183 Public-School Students Have Enrolled In Chabad Day Schools This Year
When public schools shut down, Jewish day schools saw a tremendous opportunity to open the doors of Jewish education to new families.
That was the goal that launched the Our Heritage project, a new grant-matching initiative by the Menachem Education Foundation that seeks to bring Jewish public-school students into quality Jewish day schools. Developed in direct response to the COVID crisis, the Our Heritage project is designed to embrace this unique moment in time towards the long-term goal of increasing enrollment in Jewish Day Schools.
For many families, the COVID-19 crisis has inspired introspection and self-reflection, with people exploring the values that really matter in life. “The school shutdown has called into question the value of schooling in general,” says Rabbi Zalman Shnuer, Director of the Menachem Education Foundation. “Is it simply childcare or is school more meaningful in the formation of instilling values and spirituality?”
The first stage of the program, which launched this past fall, aimed to recruit 10 schools in a $25,000 matching grant challenge, contingent on enrolling at least 10 new students per school.
The program surpassed its goals with 13 enrolled schools and 183 new students – and counting.
The Shaloh House, a Chabad day school in Brighton, Massachusetts, has enrolled in the program.

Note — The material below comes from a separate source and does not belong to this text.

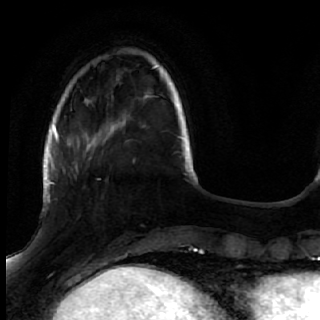
Breast MRI (dynamic contrast-enhanced), one axial slice; position 12 of 72 along the scan axis; cropped to one breast; dynamic contrast-enhanced series, time point 2 of 7 at this slice position (early post-contrast); 1.5 T; TE 2.6 ms, TR 5.7 ms; 320 × 320 image matrix, field of view 200 × 200 mm. Female patient.
Outlined on this slice (semi-automatic segmentation, software-assisted and operator-edited):
- enhancing-tissue mask used for the functional tumour volume (all voxels passing the contrast-enhancement thresholds inside the analysis volume; usually the tumour): bounding box <50,170,108,205> (left, top, right, bottom; pixels)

Rabbi Dan Rodkin, the school’s executive director, says that enrollment to Shaloh House surged even before the Our Heritage Program began during the first months of the Covid-19 outbreak.

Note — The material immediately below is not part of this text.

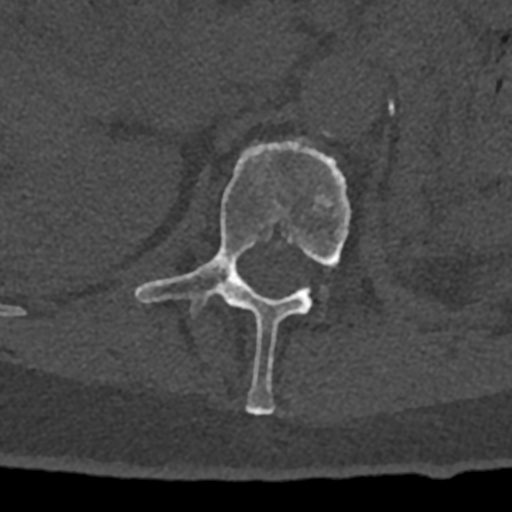
CT including the spine, one axial slice. Position 430 of 797 along the scan axis. Reconstruction kernel Br40s/3. Bone window (W 1800 / L 400 HU). 0.5 mm slice thickness. 512 × 512 image matrix, field of view 160 × 160 mm. Male patient, age 74 years. From the clinical record (not read from this slice): primary cancer: renal.
Structures marked on this image (semi-automatically segmented with operator editing):
- L1 vertebra: bounding box (x1, y1, x2, y2) in pixels: (134, 139, 350, 415)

He explains that in the months of April to June, parents from the surrounding public-school system started to complain on Facebook about how poorly the schools were handling remote learning. After one parent recommended Shaloh House, Rodkin says new enrollees came from as far as Texas to participate in the online curriculum. “During those three months, we doubled in size,” said Rodkin. “I had to hire three more teachers just to accommodate the new students.”

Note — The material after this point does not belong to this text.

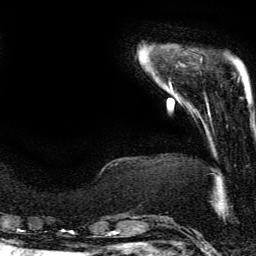
Breast MRI (dynamic contrast-enhanced), one axial slice; slice 33 of 134 in the series (ordered by position); cropped to one breast; dynamic contrast-enhanced series, time point 2 of 6 at this slice position (early post-contrast); 3 T; TE 4.2 ms, TR 7.9 ms; 256 × 256 image matrix, field of view 190 × 190 mm. Female patient.
Outlined on this slice (semi-automatic segmentation, software-assisted and operator-edited):
- enhancing-tissue mask used for the functional tumour volume (all voxels passing the contrast-enhancement thresholds inside the analysis volume; usually the tumour): bounding box [x1, y1, x2, y2] px = [207, 104, 210, 115]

For some schools, the increase in enrollment this year has changed the game. Last year, the Academy of the Arts day school in California had 37 students enrolled. This year, they have 79. Rabbi Yossi Mintz, the director of the school, says that the Our Heritage grant, which the school utilized towards scholarships, has been critical in attracting new families who were on the fence about making the switch. “The grant has given us the ability to help parents who would not have otherwise been able to take on the financial responsibility of a day school tuition.”
“We are thrilled to be able to offer a quality Jewish and secular education to families in our community,” says Mintz. “Now that they have joined our community, we have a great responsibility to provide the highest quality program and care that will keep them here in subsequent years.”
After an extremely successful rollout of phase one of the Our Heritage program, Rabbi Shneur is looking to build on the momentum to create “a renaissance of Jewish day school education.” The multi-phase program has set out an ambitious goal is to reorient Jewish day schools towards new enrollments and ultimately generate interest and success that can lead to a national movement of day school enrollment.